• Requirement: Skip the images and print the listing exactly.

• Material supplied:
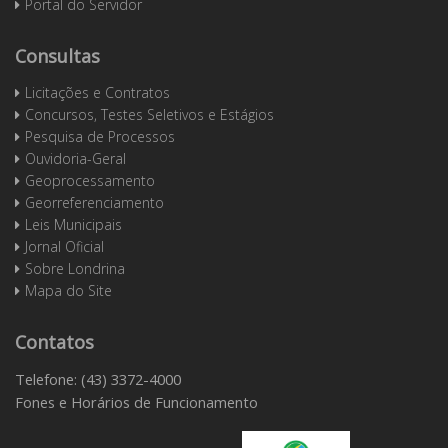
Portal do Servidor
Consultas
Licitações e Contratos
Concursos, Testes Seletivos e Estágios
Pesquisa de Processos
Ouvidoria-Geral
Geoprocessamento
Georreferenciamento
Leis Municipais
Jornal Oficial
Sobre Londrina
Mapa do Site
Contatos
Telefone: (43) 3372-4000
Fones e Horários de Funcionamento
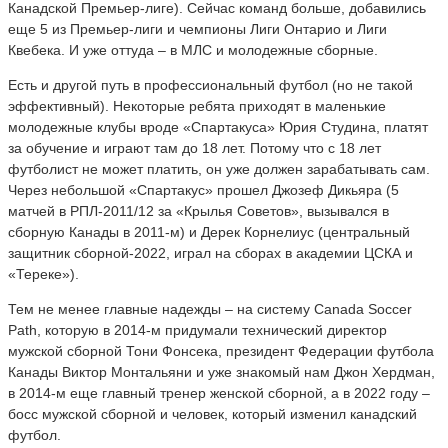
Канадской Премьер-лиге). Сейчас команд больше, добавились
еще 5 из Премьер-лиги и чемпионы Лиги Онтарио и Лиги
Квебека. И уже оттуда – в МЛС и молодежные сборные.
Есть и другой путь в профессиональный футбол (но не такой
эффективный). Некоторые ребята приходят в маленькие
молодежные клубы вроде «Спартакуса» Юрия Студина, платят
за обучение и играют там до 18 лет. Потому что с 18 лет
футболист не может платить, он уже должен зарабатывать сам.
Через небольшой «Спартакус» прошел Джозеф Дикьяра (5
матчей в РПЛ-2011/12 за «Крылья Советов», вызывался в
сборную Канады в 2011-м) и Дерек Корнелиус (центральный
защитник сборной-2022, играл на сборах в академии ЦСКА и
«Тереке»).
Тем не менее главные надежды – на систему Canada Soccer
Path, которую в 2014-м придумали технический директор
мужской сборной Тони Фонсека, президент Федерации футбола
Канады Виктор Монтальяни и уже знакомый нам Джон Хердман,
в 2014-м еще главный тренер женской сборной, а в 2022 году –
босс мужской сборной и человек, который изменил канадский
футбол.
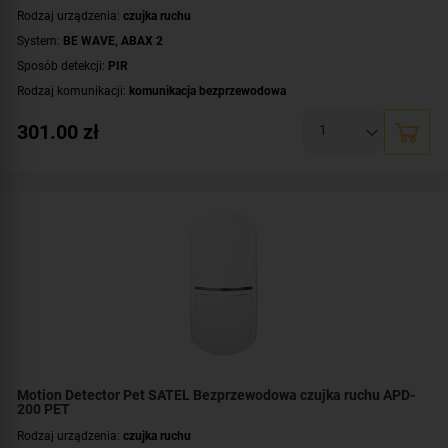
Rodzaj urządzenia:
czujka ruchu
System:
BE WAVE
,
ABAX 2
Sposób detekcji:
PIR
Rodzaj komunikacji:
komunikacja bezprzewodowa
Certyfikat zgodności:
zgodność z Grade 2 wg EN 50131
301.00
zł
Zasilanie:
bateryjne
Zastosowanie:
do wewnątrz
Dodatkowe informacje:
uchwyt w komplecie
,
dioda LED do sygnalizacji
,
kontrola strefy podejścia
Kolor obudowy:
biały
Motion Detector Pet SATEL Bezprzewodowa czujka ruchu APD-
200 PET
Rodzaj urządzenia:
czujka ruchu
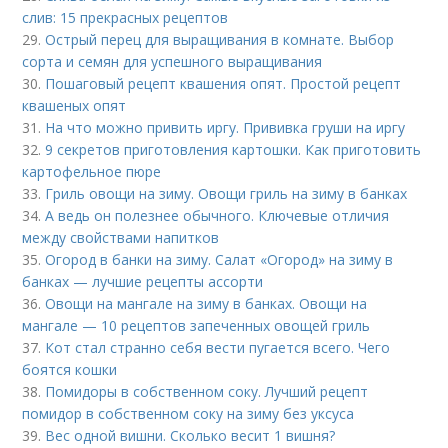
слив: 15 прекрасных рецептов
29.
Острый перец для выращивания в комнате. Выбор
сорта и семян для успешного выращивания
30.
Пошаговый рецепт квашения опят. Простой рецепт
квашеных опят
31.
На что можно привить иргу. Прививка груши на иргу
32.
9 секретов приготовления картошки. Как приготовить
картофельное пюре
33.
Гриль овощи на зиму. Овощи гриль на зиму в банках
34.
А ведь он полезнее обычного. Ключевые отличия
между свойствами напитков
35.
Огород в банки на зиму. Салат «Огород» на зиму в
банках — лучшие рецепты ассорти
36.
Овощи на мангале на зиму в банках. Овощи на
мангале — 10 рецептов запеченных овощей гриль
37.
Кот стал странно себя вести пугается всего. Чего
боятся кошки
38.
Помидоры в собственном соку. Лучший рецепт
помидор в собственном соку на зиму без уксуса
39.
Вес одной вишни. Сколько весит 1 вишня?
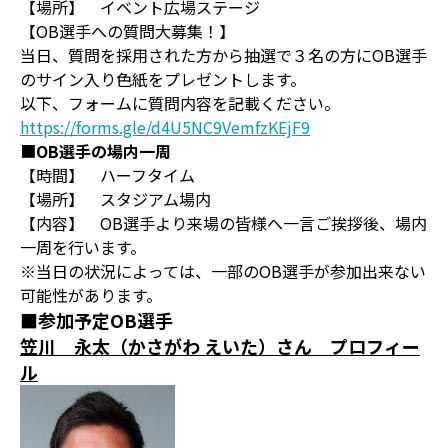
【場所】 イベント広場ステージ
【OB選手への質問大募集！】
当日、質問を採用された方から抽選で３名の方にOB選手
のサイン入り色紙をプレゼントします。
以下、フォームに質問内容を記載ください。
https://forms.gle/d4U5NC9VemfzKEjF9
■
OB選手の場内一周
【時間】 ハーフタイム
【場所】 スタジアム場内
【内容】 OB選手より来場の皆様へ一言ご挨拶後、場内
一周を行います。
※当日の状況によっては、一部のOB選手が参加出来ない
可能性があります。
■参加予定OB選手
笠川 永太（かさがわ えいた）さん プロフィー
ル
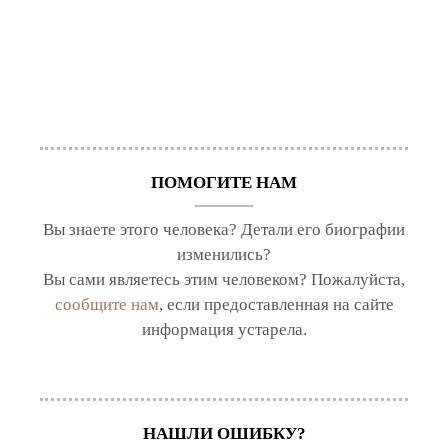
ПОМОГИТЕ НАМ
Вы знаете этого человека? Детали его биографии
изменились?
Вы сами являетесь этим человеком? Пожалуйста,
сообщите нам
, если предоставленная на сайте
информация устарела.
НАШЛИ ОШИБКУ?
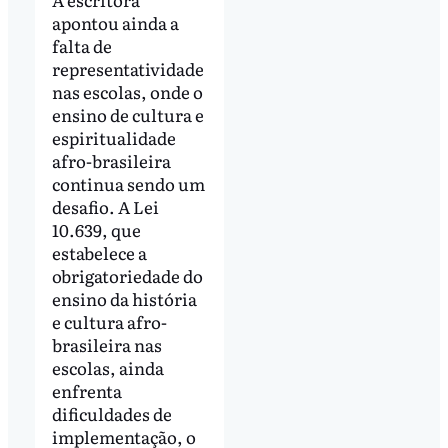
apontou ainda a
falta de
representatividade
nas escolas, onde o
ensino de cultura e
espiritualidade
afro-brasileira
continua sendo um
desafio. A Lei
10.639, que
estabelece a
obrigatoriedade do
ensino da história
e cultura afro-
brasileira nas
escolas, ainda
enfrenta
dificuldades de
implementação, o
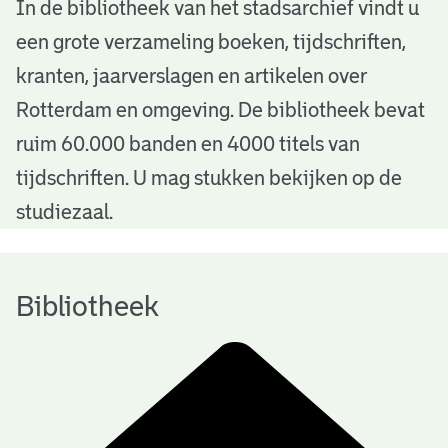
B
In de bibliotheek van het stadsarchief vindt u
een grote verzameling boeken, tijdschriften,
i
kranten, jaarverslagen en artikelen over
b
Rotterdam en omgeving. De bibliotheek bevat
l
ruim 60.000 banden en 4000 titels van
i
tijdschriften. U mag stukken bekijken op de
o
studiezaal.
t
h
Bibliotheek
e
e
k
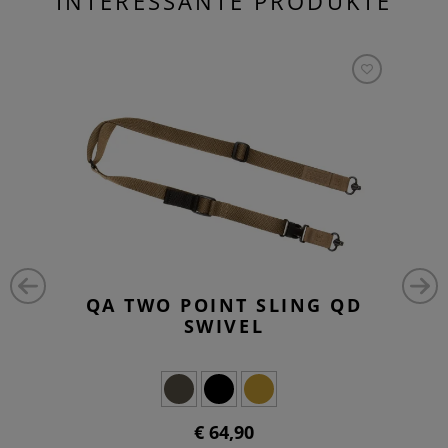
INTERESSANTE PRODUKTE
QA TWO POINT SLING QD
SWIVEL
€ 64,90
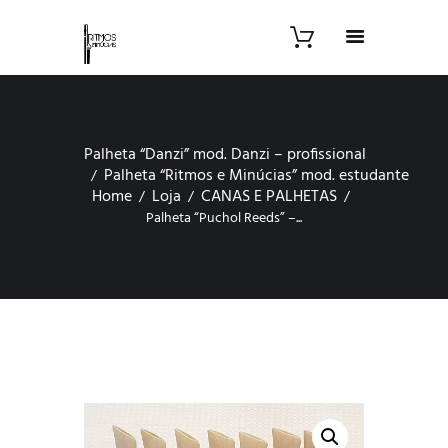
Palheta “Danzi” mod. Danzi – profissional
Palheta “Ritmos e Minúcias” mod. estudante
Home
Loja
CANAS E PALHETAS
Palheta “Puchol Reeds” –...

• Finished exercise:
Portal do Servidor
Consultas
Licitações e Contratos
Concursos, Testes Seletivos e Estágios
Pesquisa de Processos
Ouvidoria-Geral
Geoprocessamento
Georreferenciamento
Leis Municipais
Jornal Oficial
Sobre Londrina
Mapa do Site
Contatos
Telefone: (43) 3372-4000
Fones e Horários de Funcionamento
Канадской Премьер-лиге). Сейчас команд больше, добавились
еще 5 из Премьер-лиги и чемпионы Лиги Онтарио и Лиги
Квебека. И уже оттуда – в МЛС и молодежные сборные.
Есть и другой путь в профессиональный футбол (но не такой
эффективный). Некоторые ребята приходят в маленькие
молодежные клубы вроде «Спартакуса» Юрия Студина, платят
за обучение и играют там до 18 лет. Потому что с 18 лет
футболист не может платить, он уже должен зарабатывать сам.
Через небольшой «Спартакус» прошел Джозеф Дикьяра (5
матчей в РПЛ-2011/12 за «Крылья Советов», вызывался в
сборную Канады в 2011-м) и Дерек Корнелиус (центральный
защитник сборной-2022, играл на сборах в академии ЦСКА и
«Тереке»).
Тем не менее главные надежды – на систему Canada Soccer
Path, которую в 2014-м придумали технический директор
мужской сборной Тони Фонсека, президент Федерации футбола
Канады Виктор Монтальяни и уже знакомый нам Джон Хердман,
в 2014-м еще главный тренер женской сборной, а в 2022 году –
босс мужской сборной и человек, который изменил канадский
футбол.
Rodzaj urządzenia:
czujka ruchu
System:
BE WAVE
,
ABAX 2
Sposób detekcji:
PIR
Rodzaj komunikacji:
komunikacja bezprzewodowa
Certyfikat zgodności:
zgodność z Grade 2 wg EN 50131
301.00
zł
Zasilanie:
bateryjne
Zastosowanie:
do wewnątrz
Dodatkowe informacje:
uchwyt w komplecie
,
dioda LED do sygnalizacji
,
kontrola strefy podejścia
Kolor obudowy:
biały
Motion Detector Pet SATEL Bezprzewodowa czujka ruchu APD-
200 PET
Rodzaj urządzenia:
czujka ruchu
слив: 15 прекрасных рецептов
29.
Острый перец для выращивания в комнате. Выбор
сорта и семян для успешного выращивания
30.
Пошаговый рецепт квашения опят. Простой рецепт
квашеных опят
31.
На что можно привить иргу. Прививка груши на иргу
32.
9 секретов приготовления картошки. Как приготовить
картофельное пюре
33.
Гриль овощи на зиму. Овощи гриль на зиму в банках
34.
А ведь он полезнее обычного. Ключевые отличия
между свойствами напитков
35.
Огород в банки на зиму. Салат «Огород» на зиму в
банках — лучшие рецепты ассорти
36.
Овощи на мангале на зиму в банках. Овощи на
мангале — 10 рецептов запеченных овощей гриль
37.
Кот стал странно себя вести пугается всего. Чего
боятся кошки
38.
Помидоры в собственном соку. Лучший рецепт
помидор в собственном соку на зиму без уксуса
39.
Вес одной вишни. Сколько весит 1 вишня?
【場所】 イベント広場ステージ
【OB選手への質問大募集！】
当日、質問を採用された方から抽選で３名の方にOB選手
のサイン入り色紙をプレゼントします。
以下、フォームに質問内容を記載ください。
https://forms.gle/d4U5NC9VemfzKEjF9
■
OB選手の場内一周
【時間】 ハーフタイム
【場所】 スタジアム場内
【内容】 OB選手より来場の皆様へ一言ご挨拶後、場内
一周を行います。
※当日の状況によっては、一部のOB選手が参加出来ない
可能性があります。
■参加予定OB選手
笠川 永太（かさがわ えいた）さん プロフィー
ル
ПОМОГИТЕ НАМ
Вы знаете этого человека? Детали его биографии
изменились?
Вы сами являетесь этим человеком? Пожалуйста,
сообщите нам
, если предоставленная на сайте
информация устарела.
НАШЛИ ОШИБКУ?
apontou ainda a
falta de
representatividade
nas escolas, onde o
ensino de cultura e
espiritualidade
afro-brasileira
continua sendo um
desafio. A Lei
10.639, que
estabelece a
obrigatoriedade do
ensino da história
e cultura afro-
brasileira nas
escolas, ainda
enfrenta
dificuldades de
implementação, o
B
In de bibliotheek van het stadsarchief vindt u
een grote verzameling boeken, tijdschriften,
i
kranten, jaarverslagen en artikelen over
b
Rotterdam en omgeving. De bibliotheek bevat
l
ruim 60.000 banden en 4000 titels van
i
tijdschriften. U mag stukken bekijken op de
o
studiezaal.
t
h
Bibliotheek
e
e
k
INTERESSANTE PRODUKTE
QA TWO POINT SLING QD
SWIVEL
€ 64,90
Palheta “Danzi” mod. Danzi – profissional
Palheta “Ritmos e Minúcias” mod. estudante
Home
Loja
CANAS E PALHETAS
Palheta “Puchol Reeds” –...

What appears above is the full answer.